• [WHAT IS NEEDED]
With the pictures left out, restate every entry word for word.

• [PROVIDED RECORDS]
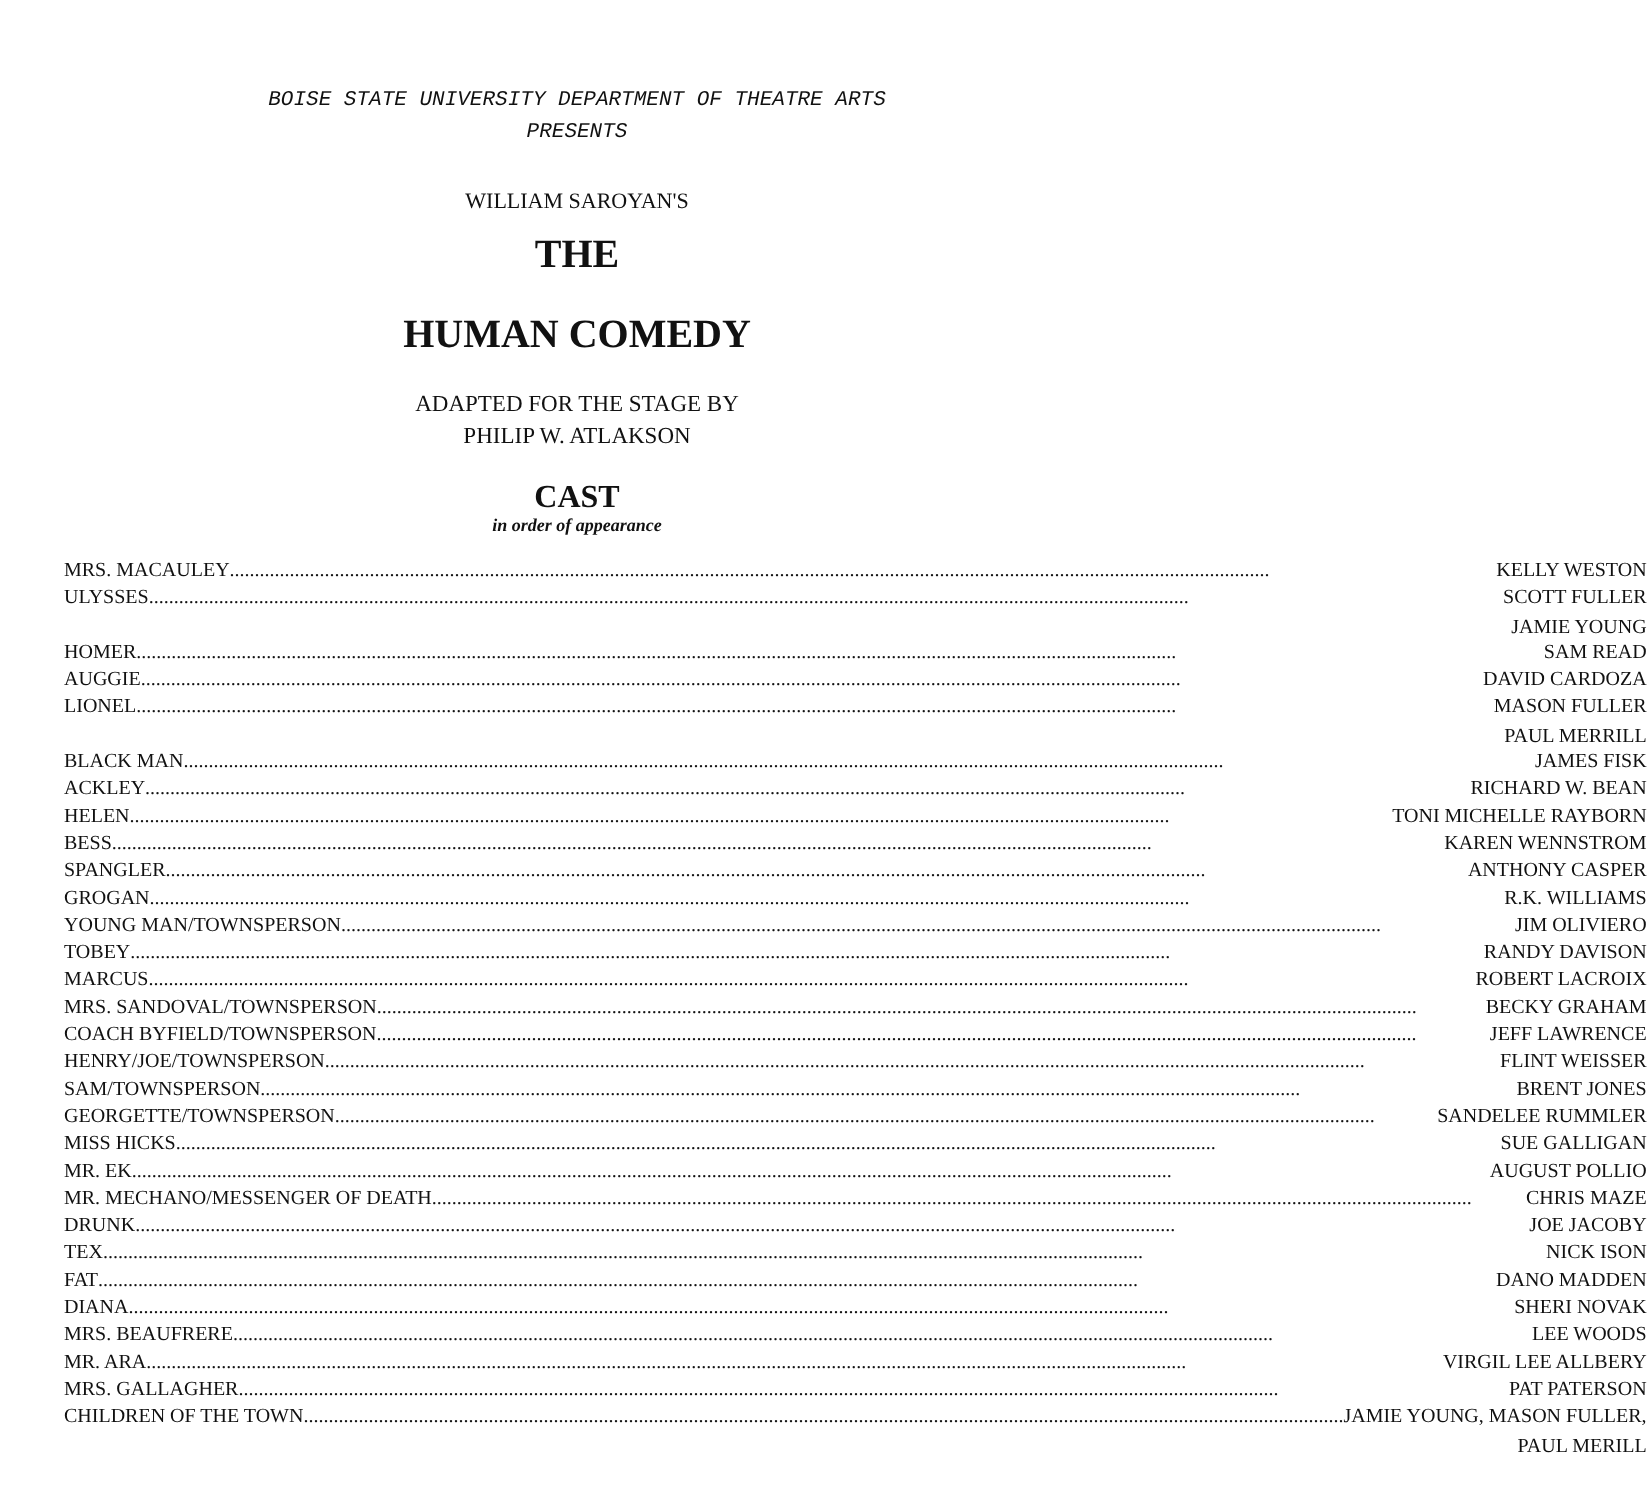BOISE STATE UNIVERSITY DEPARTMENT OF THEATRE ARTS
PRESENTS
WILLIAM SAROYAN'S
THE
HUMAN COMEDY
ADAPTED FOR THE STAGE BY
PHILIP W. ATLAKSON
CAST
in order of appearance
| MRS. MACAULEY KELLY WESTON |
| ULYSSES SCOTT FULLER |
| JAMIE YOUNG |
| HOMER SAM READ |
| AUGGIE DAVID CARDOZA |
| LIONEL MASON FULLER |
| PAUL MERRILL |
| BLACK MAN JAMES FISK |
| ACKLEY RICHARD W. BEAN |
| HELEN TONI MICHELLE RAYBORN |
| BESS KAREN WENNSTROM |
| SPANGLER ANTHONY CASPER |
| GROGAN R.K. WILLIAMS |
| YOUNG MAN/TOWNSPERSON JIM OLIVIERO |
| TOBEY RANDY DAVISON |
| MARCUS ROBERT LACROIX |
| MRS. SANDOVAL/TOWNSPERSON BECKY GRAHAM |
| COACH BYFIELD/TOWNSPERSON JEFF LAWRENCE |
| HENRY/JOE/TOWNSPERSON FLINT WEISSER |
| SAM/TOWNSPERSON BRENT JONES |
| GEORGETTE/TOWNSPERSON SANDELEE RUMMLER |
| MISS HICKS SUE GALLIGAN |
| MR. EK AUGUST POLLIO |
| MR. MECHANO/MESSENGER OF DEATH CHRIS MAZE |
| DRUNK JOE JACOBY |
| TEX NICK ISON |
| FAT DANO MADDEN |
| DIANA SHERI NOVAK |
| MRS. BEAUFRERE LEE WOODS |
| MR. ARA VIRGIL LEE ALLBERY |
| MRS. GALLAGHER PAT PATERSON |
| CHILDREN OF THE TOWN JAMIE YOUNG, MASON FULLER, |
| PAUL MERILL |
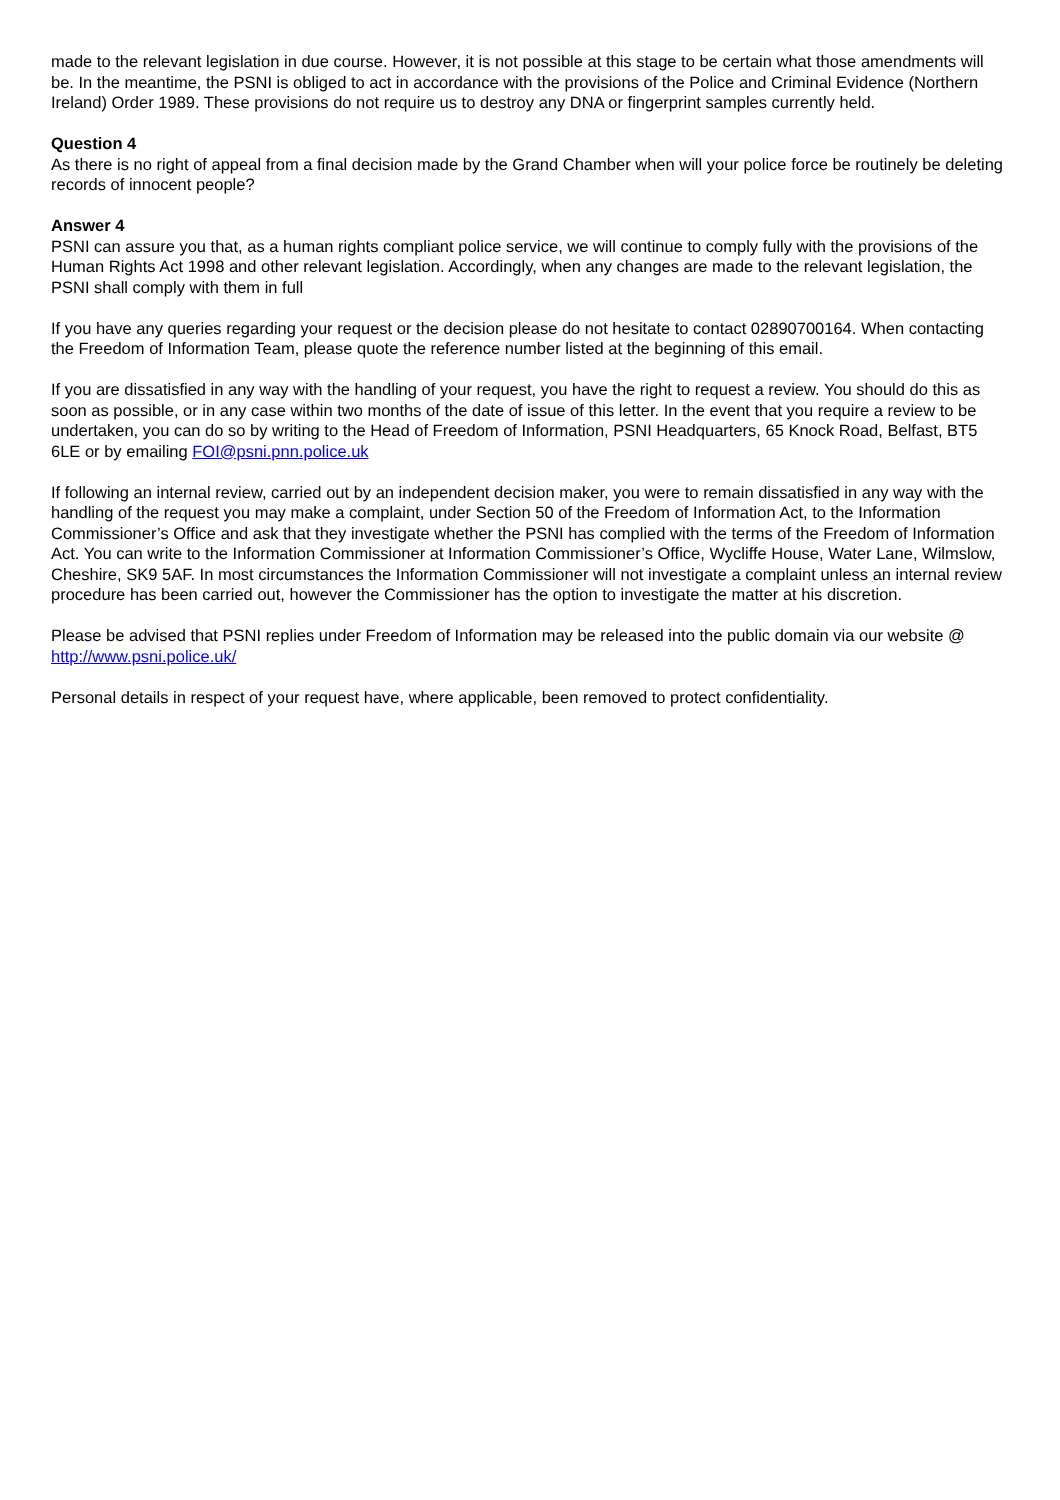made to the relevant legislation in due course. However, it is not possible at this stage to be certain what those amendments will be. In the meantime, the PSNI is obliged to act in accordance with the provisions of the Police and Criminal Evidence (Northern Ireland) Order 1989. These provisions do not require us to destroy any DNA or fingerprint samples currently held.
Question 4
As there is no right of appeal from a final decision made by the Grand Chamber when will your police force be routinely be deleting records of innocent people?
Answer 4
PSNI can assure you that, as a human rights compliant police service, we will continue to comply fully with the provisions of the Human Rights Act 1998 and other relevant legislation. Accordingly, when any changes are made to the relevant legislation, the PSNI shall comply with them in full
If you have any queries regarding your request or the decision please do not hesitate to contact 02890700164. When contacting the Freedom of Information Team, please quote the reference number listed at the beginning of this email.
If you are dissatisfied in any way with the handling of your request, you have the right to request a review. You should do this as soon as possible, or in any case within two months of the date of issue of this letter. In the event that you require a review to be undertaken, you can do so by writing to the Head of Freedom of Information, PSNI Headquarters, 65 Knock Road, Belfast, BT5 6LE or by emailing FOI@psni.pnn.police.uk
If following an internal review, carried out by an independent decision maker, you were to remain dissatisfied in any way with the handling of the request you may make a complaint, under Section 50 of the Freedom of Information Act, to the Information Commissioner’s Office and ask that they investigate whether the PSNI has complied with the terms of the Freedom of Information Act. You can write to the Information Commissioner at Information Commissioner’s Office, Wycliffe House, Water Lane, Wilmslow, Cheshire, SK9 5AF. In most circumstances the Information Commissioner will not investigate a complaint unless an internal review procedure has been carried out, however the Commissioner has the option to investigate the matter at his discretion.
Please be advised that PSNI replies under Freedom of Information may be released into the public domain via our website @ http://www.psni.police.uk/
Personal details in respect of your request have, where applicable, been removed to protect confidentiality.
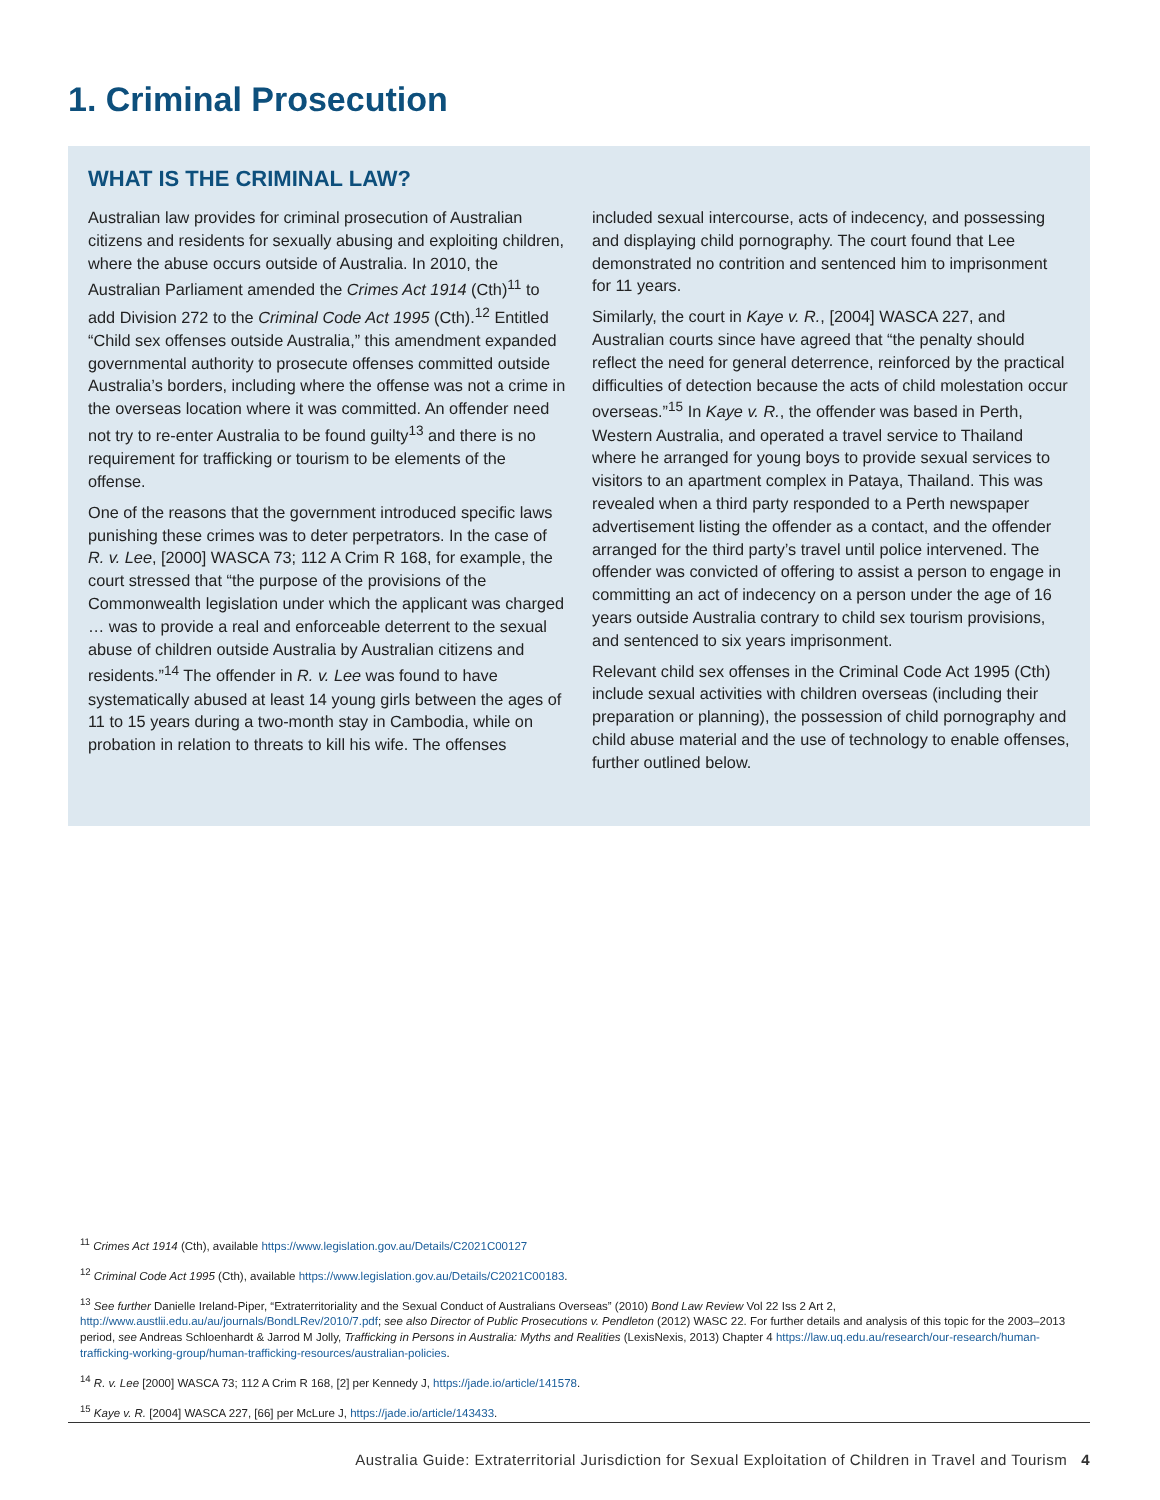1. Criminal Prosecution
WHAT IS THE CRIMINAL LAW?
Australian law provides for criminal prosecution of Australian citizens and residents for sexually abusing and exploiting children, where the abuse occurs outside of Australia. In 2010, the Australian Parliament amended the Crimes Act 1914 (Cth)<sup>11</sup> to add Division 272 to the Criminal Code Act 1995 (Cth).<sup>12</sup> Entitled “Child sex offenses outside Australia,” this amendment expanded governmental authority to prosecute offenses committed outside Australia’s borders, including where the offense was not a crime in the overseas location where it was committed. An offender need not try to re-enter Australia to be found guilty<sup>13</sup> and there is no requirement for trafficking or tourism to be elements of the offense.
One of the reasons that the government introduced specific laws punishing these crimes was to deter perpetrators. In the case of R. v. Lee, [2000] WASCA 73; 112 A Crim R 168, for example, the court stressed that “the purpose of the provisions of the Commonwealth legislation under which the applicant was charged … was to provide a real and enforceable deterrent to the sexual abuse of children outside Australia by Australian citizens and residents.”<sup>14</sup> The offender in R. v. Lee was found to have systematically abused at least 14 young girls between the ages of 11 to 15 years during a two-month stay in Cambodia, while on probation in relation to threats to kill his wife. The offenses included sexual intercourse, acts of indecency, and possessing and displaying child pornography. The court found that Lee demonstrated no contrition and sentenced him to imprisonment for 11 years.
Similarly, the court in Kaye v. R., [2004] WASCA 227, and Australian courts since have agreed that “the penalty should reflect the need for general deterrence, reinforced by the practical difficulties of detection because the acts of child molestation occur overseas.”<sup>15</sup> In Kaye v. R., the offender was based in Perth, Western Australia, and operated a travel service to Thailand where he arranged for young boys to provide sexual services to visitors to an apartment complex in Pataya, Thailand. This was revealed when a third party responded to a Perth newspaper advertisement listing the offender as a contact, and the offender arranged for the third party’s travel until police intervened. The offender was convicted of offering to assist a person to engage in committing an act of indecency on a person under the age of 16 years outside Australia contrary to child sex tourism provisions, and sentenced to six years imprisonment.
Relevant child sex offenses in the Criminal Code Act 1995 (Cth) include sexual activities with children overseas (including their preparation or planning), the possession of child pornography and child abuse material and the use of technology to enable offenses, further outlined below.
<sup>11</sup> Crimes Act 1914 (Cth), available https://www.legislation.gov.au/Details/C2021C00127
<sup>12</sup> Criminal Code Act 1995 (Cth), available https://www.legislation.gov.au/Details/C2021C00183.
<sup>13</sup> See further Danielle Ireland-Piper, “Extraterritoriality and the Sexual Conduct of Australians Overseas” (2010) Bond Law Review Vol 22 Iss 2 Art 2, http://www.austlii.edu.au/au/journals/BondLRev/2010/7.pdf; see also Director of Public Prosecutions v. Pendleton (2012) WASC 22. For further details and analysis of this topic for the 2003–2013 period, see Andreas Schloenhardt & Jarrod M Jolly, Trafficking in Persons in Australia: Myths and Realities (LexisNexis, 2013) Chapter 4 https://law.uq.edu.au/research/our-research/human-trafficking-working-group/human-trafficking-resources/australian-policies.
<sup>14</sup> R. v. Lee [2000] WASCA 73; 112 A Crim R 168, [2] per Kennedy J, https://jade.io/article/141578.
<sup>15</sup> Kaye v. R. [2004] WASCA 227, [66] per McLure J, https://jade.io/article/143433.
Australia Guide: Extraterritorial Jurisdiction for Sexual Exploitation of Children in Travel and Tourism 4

• [SOLUTION]
BOISE STATE UNIVERSITY DEPARTMENT OF THEATRE ARTS
PRESENTS
WILLIAM SAROYAN'S
THE
HUMAN COMEDY
ADAPTED FOR THE STAGE BY
PHILIP W. ATLAKSON
CAST
in order of appearance
| MRS. MACAULEY KELLY WESTON |
| ULYSSES SCOTT FULLER |
| JAMIE YOUNG |
| HOMER SAM READ |
| AUGGIE DAVID CARDOZA |
| LIONEL MASON FULLER |
| PAUL MERRILL |
| BLACK MAN JAMES FISK |
| ACKLEY RICHARD W. BEAN |
| HELEN TONI MICHELLE RAYBORN |
| BESS KAREN WENNSTROM |
| SPANGLER ANTHONY CASPER |
| GROGAN R.K. WILLIAMS |
| YOUNG MAN/TOWNSPERSON JIM OLIVIERO |
| TOBEY RANDY DAVISON |
| MARCUS ROBERT LACROIX |
| MRS. SANDOVAL/TOWNSPERSON BECKY GRAHAM |
| COACH BYFIELD/TOWNSPERSON JEFF LAWRENCE |
| HENRY/JOE/TOWNSPERSON FLINT WEISSER |
| SAM/TOWNSPERSON BRENT JONES |
| GEORGETTE/TOWNSPERSON SANDELEE RUMMLER |
| MISS HICKS SUE GALLIGAN |
| MR. EK AUGUST POLLIO |
| MR. MECHANO/MESSENGER OF DEATH CHRIS MAZE |
| DRUNK JOE JACOBY |
| TEX NICK ISON |
| FAT DANO MADDEN |
| DIANA SHERI NOVAK |
| MRS. BEAUFRERE LEE WOODS |
| MR. ARA VIRGIL LEE ALLBERY |
| MRS. GALLAGHER PAT PATERSON |
| CHILDREN OF THE TOWN JAMIE YOUNG, MASON FULLER, |
| PAUL MERILL |
made to the relevant legislation in due course. However, it is not possible at this stage to be certain what those amendments will be. In the meantime, the PSNI is obliged to act in accordance with the provisions of the Police and Criminal Evidence (Northern Ireland) Order 1989. These provisions do not require us to destroy any DNA or fingerprint samples currently held.
Question 4
As there is no right of appeal from a final decision made by the Grand Chamber when will your police force be routinely be deleting records of innocent people?
Answer 4
PSNI can assure you that, as a human rights compliant police service, we will continue to comply fully with the provisions of the Human Rights Act 1998 and other relevant legislation. Accordingly, when any changes are made to the relevant legislation, the PSNI shall comply with them in full
If you have any queries regarding your request or the decision please do not hesitate to contact 02890700164. When contacting the Freedom of Information Team, please quote the reference number listed at the beginning of this email.
If you are dissatisfied in any way with the handling of your request, you have the right to request a review. You should do this as soon as possible, or in any case within two months of the date of issue of this letter. In the event that you require a review to be undertaken, you can do so by writing to the Head of Freedom of Information, PSNI Headquarters, 65 Knock Road, Belfast, BT5 6LE or by emailing FOI@psni.pnn.police.uk
If following an internal review, carried out by an independent decision maker, you were to remain dissatisfied in any way with the handling of the request you may make a complaint, under Section 50 of the Freedom of Information Act, to the Information Commissioner’s Office and ask that they investigate whether the PSNI has complied with the terms of the Freedom of Information Act. You can write to the Information Commissioner at Information Commissioner’s Office, Wycliffe House, Water Lane, Wilmslow, Cheshire, SK9 5AF. In most circumstances the Information Commissioner will not investigate a complaint unless an internal review procedure has been carried out, however the Commissioner has the option to investigate the matter at his discretion.
Please be advised that PSNI replies under Freedom of Information may be released into the public domain via our website @ http://www.psni.police.uk/
Personal details in respect of your request have, where applicable, been removed to protect confidentiality.
1. Criminal Prosecution
WHAT IS THE CRIMINAL LAW?
Australian law provides for criminal prosecution of Australian citizens and residents for sexually abusing and exploiting children, where the abuse occurs outside of Australia. In 2010, the Australian Parliament amended the Crimes Act 1914 (Cth)<sup>11</sup> to add Division 272 to the Criminal Code Act 1995 (Cth).<sup>12</sup> Entitled “Child sex offenses outside Australia,” this amendment expanded governmental authority to prosecute offenses committed outside Australia’s borders, including where the offense was not a crime in the overseas location where it was committed. An offender need not try to re-enter Australia to be found guilty<sup>13</sup> and there is no requirement for trafficking or tourism to be elements of the offense.
One of the reasons that the government introduced specific laws punishing these crimes was to deter perpetrators. In the case of R. v. Lee, [2000] WASCA 73; 112 A Crim R 168, for example, the court stressed that “the purpose of the provisions of the Commonwealth legislation under which the applicant was charged … was to provide a real and enforceable deterrent to the sexual abuse of children outside Australia by Australian citizens and residents.”<sup>14</sup> The offender in R. v. Lee was found to have systematically abused at least 14 young girls between the ages of 11 to 15 years during a two-month stay in Cambodia, while on probation in relation to threats to kill his wife. The offenses included sexual intercourse, acts of indecency, and possessing and displaying child pornography. The court found that Lee demonstrated no contrition and sentenced him to imprisonment for 11 years.
Similarly, the court in Kaye v. R., [2004] WASCA 227, and Australian courts since have agreed that “the penalty should reflect the need for general deterrence, reinforced by the practical difficulties of detection because the acts of child molestation occur overseas.”<sup>15</sup> In Kaye v. R., the offender was based in Perth, Western Australia, and operated a travel service to Thailand where he arranged for young boys to provide sexual services to visitors to an apartment complex in Pataya, Thailand. This was revealed when a third party responded to a Perth newspaper advertisement listing the offender as a contact, and the offender arranged for the third party’s travel until police intervened. The offender was convicted of offering to assist a person to engage in committing an act of indecency on a person under the age of 16 years outside Australia contrary to child sex tourism provisions, and sentenced to six years imprisonment.
Relevant child sex offenses in the Criminal Code Act 1995 (Cth) include sexual activities with children overseas (including their preparation or planning), the possession of child pornography and child abuse material and the use of technology to enable offenses, further outlined below.
<sup>11</sup> Crimes Act 1914 (Cth), available https://www.legislation.gov.au/Details/C2021C00127
<sup>12</sup> Criminal Code Act 1995 (Cth), available https://www.legislation.gov.au/Details/C2021C00183.
<sup>13</sup> See further Danielle Ireland-Piper, “Extraterritoriality and the Sexual Conduct of Australians Overseas” (2010) Bond Law Review Vol 22 Iss 2 Art 2, http://www.austlii.edu.au/au/journals/BondLRev/2010/7.pdf; see also Director of Public Prosecutions v. Pendleton (2012) WASC 22. For further details and analysis of this topic for the 2003–2013 period, see Andreas Schloenhardt & Jarrod M Jolly, Trafficking in Persons in Australia: Myths and Realities (LexisNexis, 2013) Chapter 4 https://law.uq.edu.au/research/our-research/human-trafficking-working-group/human-trafficking-resources/australian-policies.
<sup>14</sup> R. v. Lee [2000] WASCA 73; 112 A Crim R 168, [2] per Kennedy J, https://jade.io/article/141578.
<sup>15</sup> Kaye v. R. [2004] WASCA 227, [66] per McLure J, https://jade.io/article/143433.
Australia Guide: Extraterritorial Jurisdiction for Sexual Exploitation of Children in Travel and Tourism 4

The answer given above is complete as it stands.